I know that Ethereum runs in virtual byte code and there's a javascript-like wrapper language called Solidity. This question is about why the developers chose this approach?
What makes it infeasible to write a smart contract blockchain in pure Python or Javascript? What are the advantages of doing it Ethereum's way?
Why did Ethereum choose to write its blockchain on EVM? Why is the EVM so limited, and how does it look under the hood?
While the EVM does have some flaws (for example, not being able to poll sites outside the blockchain), it is a fine piece of engineering in that it can accurately tabulate memory usage in form of decreasing gas, is extremely efficient in how it uses memory (although it still cant really do much), and most importantly, it is entirely deterministic (meaning its execution is consistent regardless of time, space, or hardware). It never messes up and causes a blockchain fork, and so far, it hasnt caused any major security holes.
Using another language would likely mean that you wouldnt be able to do stuff that you could normally do in said language. You'd basically be forced to always change your usual approach when coding in that language because packages and other stuff wouldn't be compatible with a low-memory, deterministic coding environment.
I really like the low-level analysis from 2015 written in my question's comment section. Check it out if you have time.
What makes it infeasible to write a smart contract blockchain in pure Python or Javascript?
First interpretation of the question: smart contracts
Nothing. You can write a smart contract in any language you like, as long as it compiles to the EVM bytecode. But to do that, you'd need to also write a compiler that created the said bytecode.
The currently available languages, and therefore compilers, are detailed here: What are the contract languages?
For some details on why, for example, a language like Golang couldn't be used natively, see here: What is the merit of creating new smart contract languages like Solidity instead of using other languages?
This would be a good starting point in putting together arguments as to why certain other languages couldn't be used natively.
Edit: Second interpretation of the question: client
There are multiple implementations of the client.
Third interpretation of the question: Why an EVM and not something else?
This is probably answered in this previous thread: What was the reason to invent the EVM?
I know that Ethereum runs in virtual byte code and there's a javascript-like wrapper language called Solidity. This question is about why the developers chose this approach?
I'm not the developers, so I can't say exactly why. They did try to document some of this though in their rationale document
What makes it infeasible to write a smart contract blockchain in pure Python or Javascript? What are the advantages of doing it Ethereum's way?
If properly sandboxed there is no reason Python or Javascript could not be used. However, the complexities of garbage collection and assigning a gas cost to every operation is a clear hurdle to overcome. I work on a separate project that integrates the EVM into a separate blockchain and I recently did some prototyping so that smart contracts could be written in C (x86 VM).

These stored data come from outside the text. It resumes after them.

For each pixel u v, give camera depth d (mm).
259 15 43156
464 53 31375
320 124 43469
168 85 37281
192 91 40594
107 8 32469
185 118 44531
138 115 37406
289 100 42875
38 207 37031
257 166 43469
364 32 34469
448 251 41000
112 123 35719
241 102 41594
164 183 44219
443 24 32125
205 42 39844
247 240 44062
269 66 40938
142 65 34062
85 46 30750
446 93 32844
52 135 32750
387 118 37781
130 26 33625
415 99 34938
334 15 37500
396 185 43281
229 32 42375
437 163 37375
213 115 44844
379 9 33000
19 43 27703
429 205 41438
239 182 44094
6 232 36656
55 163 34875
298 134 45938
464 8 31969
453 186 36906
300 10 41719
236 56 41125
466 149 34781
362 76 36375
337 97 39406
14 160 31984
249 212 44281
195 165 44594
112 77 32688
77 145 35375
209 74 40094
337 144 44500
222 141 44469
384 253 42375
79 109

It produced very efficient and compact bytecode, but C is definitely not the language you would want to write a smart contract in due to it's memory safety issues and various pitfalls.
Why did Ethereum choose to write its blockchain on EVM? Why is the EVM so limited, and how does it look under the hood?
The EVM was designed to be very simplistic and consistent in it's set of available opcodes. As such, almost every opcode works on 256-bit integers. This extends even to the available memory address space. However, using anything beyond maybe 20 bits of memory address space would most likely exceed the block gas limit due to the memory architecture used. Contract memory space can't have gaps, so if you try to write to address 0xFFFF, it will actually charge you for 64Kbytes of memory, even if you only intended to write a single byte. Along with this, the storage model used for persistence of data is also 256-bit based. It is effectively a key-value space where the key (address) is 256-bits wide, and the value is also 256-bits. Although the EVM has access to memory etc, it is primarily a stack based machine, where each word in the stack is 256-bits. So each opcode takes a series of arguments from the stack, rather than registers or directly specifying memory as in some VMs and CPU architectures.
This consistency and simplicity of the EVM allows a gas model to be made without a great amount of effort, and allows for the EVM's behavior to be more easily audited and implemented.